(Document understanding data)
--- START ---

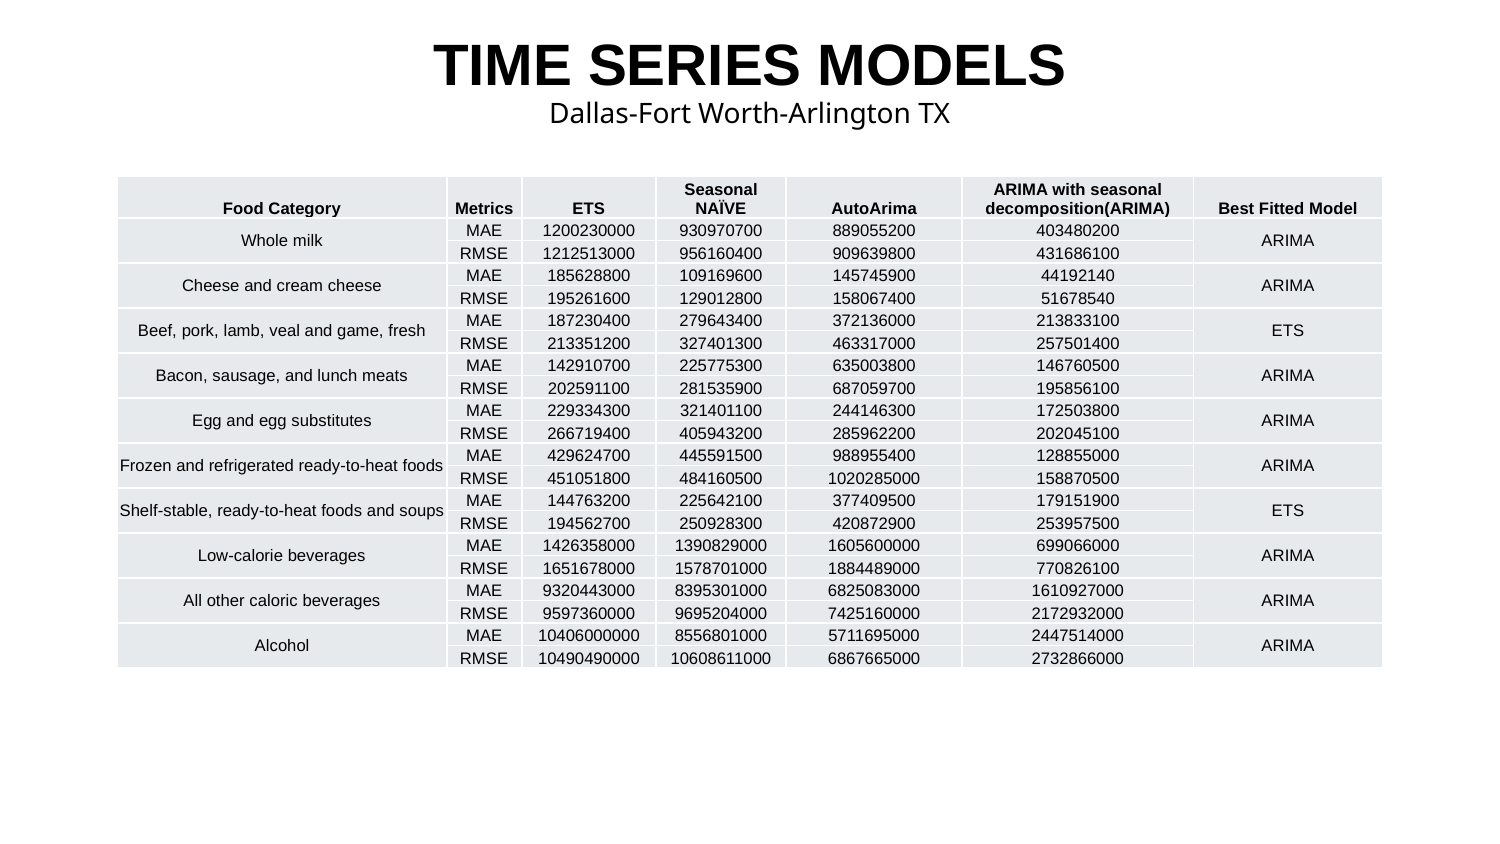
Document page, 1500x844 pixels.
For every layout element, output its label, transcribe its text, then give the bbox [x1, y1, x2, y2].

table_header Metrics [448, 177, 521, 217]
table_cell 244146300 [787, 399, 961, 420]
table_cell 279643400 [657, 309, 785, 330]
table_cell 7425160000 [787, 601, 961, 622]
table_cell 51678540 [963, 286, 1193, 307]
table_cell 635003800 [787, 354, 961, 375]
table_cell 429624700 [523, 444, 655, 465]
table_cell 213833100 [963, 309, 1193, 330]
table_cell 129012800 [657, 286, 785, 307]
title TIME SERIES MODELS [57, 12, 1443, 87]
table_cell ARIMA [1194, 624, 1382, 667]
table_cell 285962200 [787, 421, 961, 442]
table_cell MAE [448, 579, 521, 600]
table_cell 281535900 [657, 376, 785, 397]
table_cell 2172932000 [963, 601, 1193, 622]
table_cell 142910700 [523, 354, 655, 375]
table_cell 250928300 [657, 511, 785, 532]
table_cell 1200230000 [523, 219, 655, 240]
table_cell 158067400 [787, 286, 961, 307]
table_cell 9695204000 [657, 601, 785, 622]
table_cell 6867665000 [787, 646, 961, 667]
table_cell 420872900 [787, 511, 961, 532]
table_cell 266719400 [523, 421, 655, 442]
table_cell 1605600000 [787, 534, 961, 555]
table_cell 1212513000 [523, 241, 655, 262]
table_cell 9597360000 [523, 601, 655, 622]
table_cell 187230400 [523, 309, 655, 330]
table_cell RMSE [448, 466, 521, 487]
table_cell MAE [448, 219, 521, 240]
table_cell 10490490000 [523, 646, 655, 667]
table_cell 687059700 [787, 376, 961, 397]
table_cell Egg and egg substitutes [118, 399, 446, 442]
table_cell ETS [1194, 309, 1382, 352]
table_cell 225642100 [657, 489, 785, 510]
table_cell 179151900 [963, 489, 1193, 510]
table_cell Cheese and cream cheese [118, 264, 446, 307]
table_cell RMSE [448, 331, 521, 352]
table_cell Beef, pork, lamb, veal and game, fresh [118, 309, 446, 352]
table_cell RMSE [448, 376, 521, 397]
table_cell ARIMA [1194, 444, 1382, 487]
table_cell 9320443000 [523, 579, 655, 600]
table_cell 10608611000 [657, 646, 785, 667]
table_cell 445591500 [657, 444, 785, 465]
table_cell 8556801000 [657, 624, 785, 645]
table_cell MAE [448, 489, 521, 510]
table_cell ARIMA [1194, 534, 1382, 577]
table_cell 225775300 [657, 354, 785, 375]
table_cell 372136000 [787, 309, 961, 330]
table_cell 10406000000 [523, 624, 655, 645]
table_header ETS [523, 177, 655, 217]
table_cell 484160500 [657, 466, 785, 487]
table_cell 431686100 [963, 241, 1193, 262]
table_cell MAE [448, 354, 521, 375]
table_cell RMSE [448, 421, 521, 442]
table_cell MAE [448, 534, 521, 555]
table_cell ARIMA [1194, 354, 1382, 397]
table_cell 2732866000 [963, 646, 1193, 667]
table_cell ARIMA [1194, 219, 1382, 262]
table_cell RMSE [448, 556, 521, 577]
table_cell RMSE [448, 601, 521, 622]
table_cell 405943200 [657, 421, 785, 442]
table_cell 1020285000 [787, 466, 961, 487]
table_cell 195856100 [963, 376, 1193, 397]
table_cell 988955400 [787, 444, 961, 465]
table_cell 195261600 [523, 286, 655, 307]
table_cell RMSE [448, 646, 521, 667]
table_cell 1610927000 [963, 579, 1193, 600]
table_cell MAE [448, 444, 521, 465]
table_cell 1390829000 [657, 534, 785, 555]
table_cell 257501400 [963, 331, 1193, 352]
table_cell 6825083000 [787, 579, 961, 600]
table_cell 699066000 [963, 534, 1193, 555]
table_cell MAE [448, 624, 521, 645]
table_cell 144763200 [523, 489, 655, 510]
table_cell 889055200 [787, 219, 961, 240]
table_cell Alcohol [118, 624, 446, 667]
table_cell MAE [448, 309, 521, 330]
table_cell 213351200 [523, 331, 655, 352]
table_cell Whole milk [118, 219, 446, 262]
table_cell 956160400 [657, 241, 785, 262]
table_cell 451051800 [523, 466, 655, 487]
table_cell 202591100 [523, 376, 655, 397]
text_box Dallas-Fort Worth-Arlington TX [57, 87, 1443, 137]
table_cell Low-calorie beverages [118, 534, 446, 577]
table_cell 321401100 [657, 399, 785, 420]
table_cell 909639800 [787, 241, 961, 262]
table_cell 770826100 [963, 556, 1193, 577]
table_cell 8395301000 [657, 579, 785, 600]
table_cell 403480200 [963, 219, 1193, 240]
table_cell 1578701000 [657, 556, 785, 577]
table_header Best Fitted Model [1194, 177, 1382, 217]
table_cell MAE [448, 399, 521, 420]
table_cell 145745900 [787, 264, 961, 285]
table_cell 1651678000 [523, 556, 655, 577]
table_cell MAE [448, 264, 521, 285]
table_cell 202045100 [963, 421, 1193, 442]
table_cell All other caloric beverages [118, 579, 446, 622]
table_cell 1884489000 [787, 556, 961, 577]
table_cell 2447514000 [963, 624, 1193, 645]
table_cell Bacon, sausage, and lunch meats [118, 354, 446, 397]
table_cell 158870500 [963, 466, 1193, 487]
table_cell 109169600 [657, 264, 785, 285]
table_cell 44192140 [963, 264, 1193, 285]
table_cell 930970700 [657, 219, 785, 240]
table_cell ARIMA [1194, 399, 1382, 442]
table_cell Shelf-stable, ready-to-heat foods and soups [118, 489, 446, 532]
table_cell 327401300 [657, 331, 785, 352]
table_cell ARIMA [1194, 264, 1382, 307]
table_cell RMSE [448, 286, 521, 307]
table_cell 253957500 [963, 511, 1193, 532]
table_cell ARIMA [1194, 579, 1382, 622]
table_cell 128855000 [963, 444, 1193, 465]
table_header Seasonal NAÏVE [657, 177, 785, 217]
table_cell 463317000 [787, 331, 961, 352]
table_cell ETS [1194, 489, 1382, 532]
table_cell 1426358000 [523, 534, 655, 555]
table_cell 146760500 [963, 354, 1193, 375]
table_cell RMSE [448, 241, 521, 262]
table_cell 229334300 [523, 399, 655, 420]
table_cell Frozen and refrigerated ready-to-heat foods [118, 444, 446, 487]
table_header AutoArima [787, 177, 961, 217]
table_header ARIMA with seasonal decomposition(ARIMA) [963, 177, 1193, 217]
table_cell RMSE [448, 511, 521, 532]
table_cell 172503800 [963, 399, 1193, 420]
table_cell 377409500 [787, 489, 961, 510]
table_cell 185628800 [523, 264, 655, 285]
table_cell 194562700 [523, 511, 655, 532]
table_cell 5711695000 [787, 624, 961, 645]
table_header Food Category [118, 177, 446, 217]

--- END ---

__How to complete this task__. Without the pictures, give all of the entries above again exactly.

__Response to this task__.
Document page, 1500x844 pixels.
For every layout element, output its label, transcribe its text, then give the bbox [x1, y1, x2, y2].

table_header Metrics [448, 177, 521, 217]
table_cell 244146300 [787, 399, 961, 420]
table_cell 279643400 [657, 309, 785, 330]
table_cell 7425160000 [787, 601, 961, 622]
table_cell 51678540 [963, 286, 1193, 307]
table_cell 635003800 [787, 354, 961, 375]
table_cell 429624700 [523, 444, 655, 465]
table_cell 213833100 [963, 309, 1193, 330]
table_cell 129012800 [657, 286, 785, 307]
title TIME SERIES MODELS [57, 12, 1443, 87]
table_cell ARIMA [1194, 624, 1382, 667]
table_cell 285962200 [787, 421, 961, 442]
table_cell MAE [448, 579, 521, 600]
table_cell 281535900 [657, 376, 785, 397]
table_cell 2172932000 [963, 601, 1193, 622]
table_cell 142910700 [523, 354, 655, 375]
table_cell 250928300 [657, 511, 785, 532]
table_cell 1200230000 [523, 219, 655, 240]
table_cell 158067400 [787, 286, 961, 307]
table_cell 9695204000 [657, 601, 785, 622]
table_cell 6867665000 [787, 646, 961, 667]
table_cell 420872900 [787, 511, 961, 532]
table_cell 266719400 [523, 421, 655, 442]
table_cell 1605600000 [787, 534, 961, 555]
table_cell 1212513000 [523, 241, 655, 262]
table_cell 9597360000 [523, 601, 655, 622]
table_cell 187230400 [523, 309, 655, 330]
table_cell RMSE [448, 466, 521, 487]
table_cell MAE [448, 219, 521, 240]
table_cell 10490490000 [523, 646, 655, 667]
table_cell 687059700 [787, 376, 961, 397]
table_cell Egg and egg substitutes [118, 399, 446, 442]
table_cell ETS [1194, 309, 1382, 352]
table_cell 225642100 [657, 489, 785, 510]
table_cell 179151900 [963, 489, 1193, 510]
table_cell Cheese and cream cheese [118, 264, 446, 307]
table_cell RMSE [448, 331, 521, 352]
table_cell Beef, pork, lamb, veal and game, fresh [118, 309, 446, 352]
table_cell RMSE [448, 376, 521, 397]
table_cell ARIMA [1194, 444, 1382, 487]
table_cell 9320443000 [523, 579, 655, 600]
table_cell 10608611000 [657, 646, 785, 667]
table_cell 445591500 [657, 444, 785, 465]
table_cell 8556801000 [657, 624, 785, 645]
table_cell MAE [448, 489, 521, 510]
table_cell ARIMA [1194, 534, 1382, 577]
table_cell 225775300 [657, 354, 785, 375]
table_cell 372136000 [787, 309, 961, 330]
table_cell 10406000000 [523, 624, 655, 645]
table_header ETS [523, 177, 655, 217]
table_cell 484160500 [657, 466, 785, 487]
table_cell 431686100 [963, 241, 1193, 262]
table_cell MAE [448, 354, 521, 375]
table_cell RMSE [448, 421, 521, 442]
table_cell MAE [448, 534, 521, 555]
table_cell ARIMA [1194, 354, 1382, 397]
table_cell 2732866000 [963, 646, 1193, 667]
table_cell ARIMA [1194, 219, 1382, 262]
table_cell RMSE [448, 556, 521, 577]
table_cell RMSE [448, 601, 521, 622]
table_cell 405943200 [657, 421, 785, 442]
table_cell 1020285000 [787, 466, 961, 487]
table_cell 195856100 [963, 376, 1193, 397]
table_cell 988955400 [787, 444, 961, 465]
table_cell 195261600 [523, 286, 655, 307]
table_cell RMSE [448, 646, 521, 667]
table_cell 1610927000 [963, 579, 1193, 600]
table_cell MAE [448, 444, 521, 465]
table_cell 1390829000 [657, 534, 785, 555]
table_cell 257501400 [963, 331, 1193, 352]
table_cell 6825083000 [787, 579, 961, 600]
table_cell 699066000 [963, 534, 1193, 555]
table_cell MAE [448, 624, 521, 645]
table_cell 144763200 [523, 489, 655, 510]
table_cell 889055200 [787, 219, 961, 240]
table_cell Alcohol [118, 624, 446, 667]
table_cell MAE [448, 309, 521, 330]
table_cell 213351200 [523, 331, 655, 352]
table_cell Whole milk [118, 219, 446, 262]
table_cell 956160400 [657, 241, 785, 262]
table_cell 451051800 [523, 466, 655, 487]
table_cell 202591100 [523, 376, 655, 397]
text_box Dallas-Fort Worth-Arlington TX [57, 87, 1443, 137]
table_cell Low-calorie beverages [118, 534, 446, 577]
table_cell 321401100 [657, 399, 785, 420]
table_cell 909639800 [787, 241, 961, 262]
table_cell 770826100 [963, 556, 1193, 577]
table_cell 8395301000 [657, 579, 785, 600]
table_cell 403480200 [963, 219, 1193, 240]
table_cell 1578701000 [657, 556, 785, 577]
table_header Best Fitted Model [1194, 177, 1382, 217]
table_cell MAE [448, 399, 521, 420]
table_cell 145745900 [787, 264, 961, 285]
table_cell 1651678000 [523, 556, 655, 577]
table_cell MAE [448, 264, 521, 285]
table_cell 202045100 [963, 421, 1193, 442]
table_cell All other caloric beverages [118, 579, 446, 622]
table_cell 1884489000 [787, 556, 961, 577]
table_cell 2447514000 [963, 624, 1193, 645]
table_cell Bacon, sausage, and lunch meats [118, 354, 446, 397]
table_cell 158870500 [963, 466, 1193, 487]
table_cell 109169600 [657, 264, 785, 285]
table_cell 44192140 [963, 264, 1193, 285]
table_cell 930970700 [657, 219, 785, 240]
table_cell ARIMA [1194, 399, 1382, 442]
table_cell Shelf-stable, ready-to-heat foods and soups [118, 489, 446, 532]
table_cell 327401300 [657, 331, 785, 352]
table_cell ARIMA [1194, 264, 1382, 307]
table_cell RMSE [448, 286, 521, 307]
table_cell 253957500 [963, 511, 1193, 532]
table_cell ARIMA [1194, 579, 1382, 622]
table_cell 128855000 [963, 444, 1193, 465]
table_header Seasonal NAÏVE [657, 177, 785, 217]
table_cell 463317000 [787, 331, 961, 352]
table_cell ETS [1194, 489, 1382, 532]
table_cell 1426358000 [523, 534, 655, 555]
table_cell 146760500 [963, 354, 1193, 375]
table_cell RMSE [448, 241, 521, 262]
table_cell 229334300 [523, 399, 655, 420]
table_cell Frozen and refrigerated ready-to-heat foods [118, 444, 446, 487]
table_header AutoArima [787, 177, 961, 217]
table_header ARIMA with seasonal decomposition(ARIMA) [963, 177, 1193, 217]
table_cell RMSE [448, 511, 521, 532]
table_cell 172503800 [963, 399, 1193, 420]
table_cell 377409500 [787, 489, 961, 510]
table_cell 185628800 [523, 264, 655, 285]
table_cell 194562700 [523, 511, 655, 532]
table_cell 5711695000 [787, 624, 961, 645]
table_header Food Category [118, 177, 446, 217]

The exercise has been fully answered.